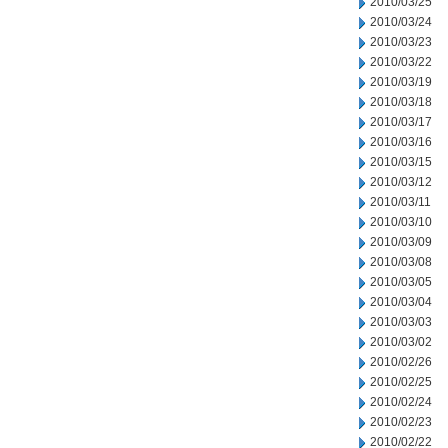
2010/03/25
2010/03/24
2010/03/23
2010/03/22
2010/03/19
2010/03/18
2010/03/17
2010/03/16
2010/03/15
2010/03/12
2010/03/11
2010/03/10
2010/03/09
2010/03/08
2010/03/05
2010/03/04
2010/03/03
2010/03/02
2010/02/26
2010/02/25
2010/02/24
2010/02/23
2010/02/22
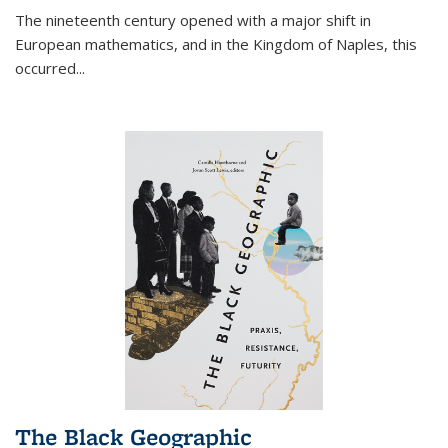
The nineteenth century opened with a major shift in
European mathematics, and in the Kingdom of Naples, this
occurred
...
The Black Geographic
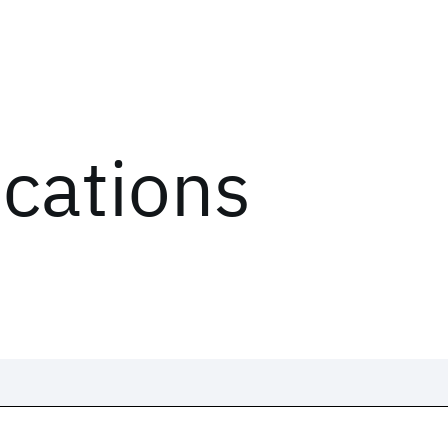
ications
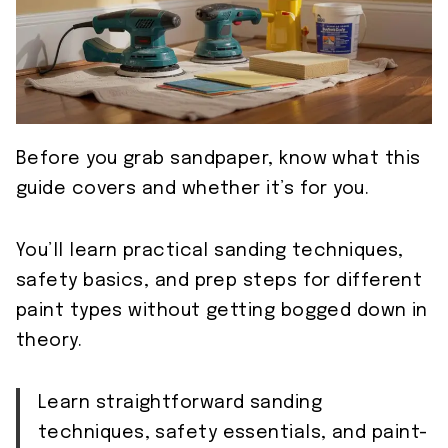
Before you grab sandpaper, know what this
guide covers and whether it’s for you.
You’ll learn practical sanding techniques,
safety basics, and prep steps for different
paint types without getting bogged down in
theory.
Learn straightforward sanding
techniques, safety essentials, and paint-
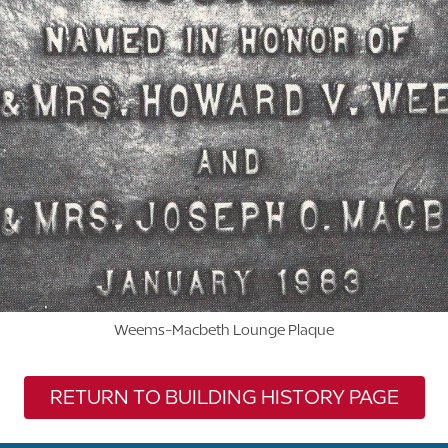
Weems-Macbeth Lounge Plaque
RETURN TO BUILDING HISTORY PAGE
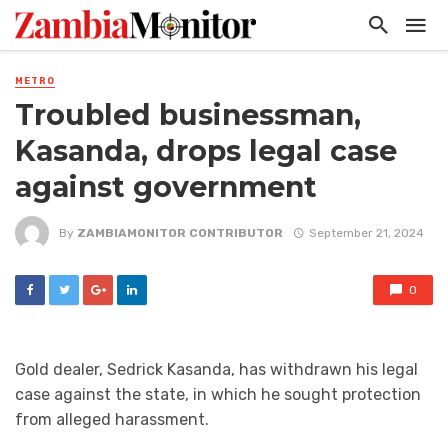
METRO
Troubled businessman,
Kasanda, drops legal case
against government
By
ZAMBIAMONITOR CONTRIBUTOR
September 21, 2024
0
Gold dealer, Sedrick Kasanda, has withdrawn his legal
case against the state, in which he sought protection
from alleged harassment.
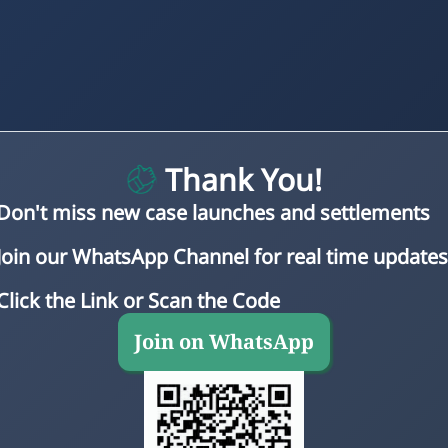
Thank You!
Don't miss new case launches and settlements
Join our WhatsApp Channel for real time updates
Click the Link or Scan the Code
Join on WhatsApp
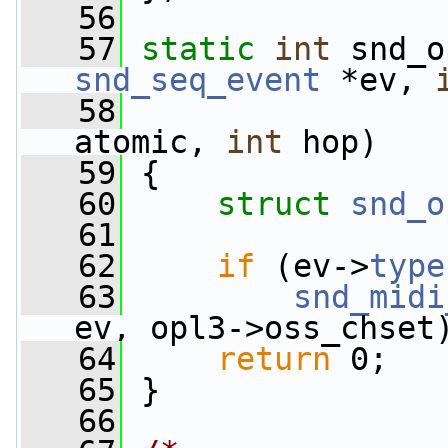
   56
   57
static
int
 snd_o
snd_seq_event
 *ev, 
   58
atomic, 
int
 hop)
   59
 {
   60
struct 
snd_o
   61
   62
if
 (ev->
type
   63
snd_midi
ev, opl3->oss_chset
   64
return
 0;
   65
 }
   66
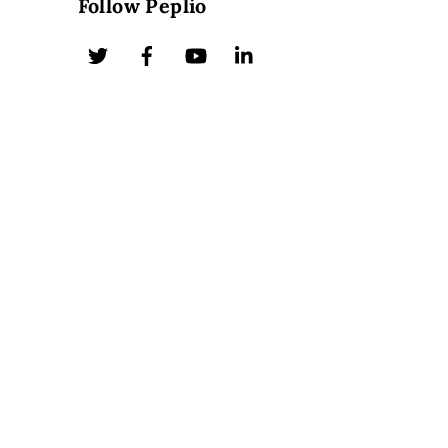
Follow Peplio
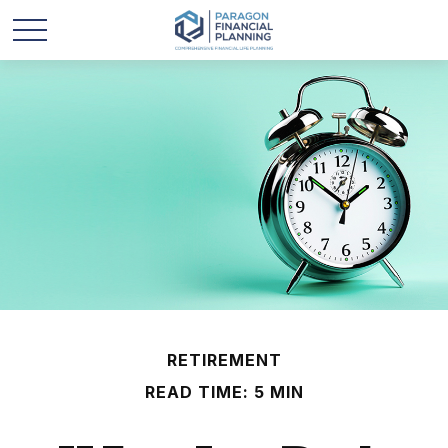
RETIREMENT
READ TIME: 5 MIN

══════════════════════════════

What you need to do: Quote every line of text from the items above word for word, leaving out the pictures.

Answer section:
2010/03/25
2010/03/24
2010/03/23
2010/03/22
2010/03/19
2010/03/18
2010/03/17
2010/03/16
2010/03/15
2010/03/12
2010/03/11
2010/03/10
2010/03/09
2010/03/08
2010/03/05
2010/03/04
2010/03/03
2010/03/02
2010/02/26
2010/02/25
2010/02/24
2010/02/23
2010/02/22
The nineteenth century opened with a major shift in
European mathematics, and in the Kingdom of Naples, this
occurred
...
The Black Geographic
ications
Before you grab sandpaper, know what this
guide covers and whether it’s for you.
You’ll learn practical sanding techniques,
safety basics, and prep steps for different
paint types without getting bogged down in
theory.
Learn straightforward sanding
techniques, safety essentials, and paint-
Weems-Macbeth Lounge Plaque
RETURN TO BUILDING HISTORY PAGE
METRO
Troubled businessman,
Kasanda, drops legal case
against government
By
ZAMBIAMONITOR CONTRIBUTOR
September 21, 2024
0
Gold dealer, Sedrick Kasanda, has withdrawn his legal
case against the state, in which he sought protection
from alleged harassment.
Thank You!
Don't miss new case launches and settlements
Join our WhatsApp Channel for real time updates
Click the Link or Scan the Code
Join on WhatsApp
   56
   57
static
int
 snd_o
snd_seq_event
 *ev, 
   58
atomic, 
int
 hop)
   59
 {
   60
struct 
snd_o
   61
   62
if
 (ev->
type
   63
snd_midi
ev, opl3->oss_chset
   64
return
 0;
   65
 }
   66
Follow Peplio
RETIREMENT
READ TIME: 5 MIN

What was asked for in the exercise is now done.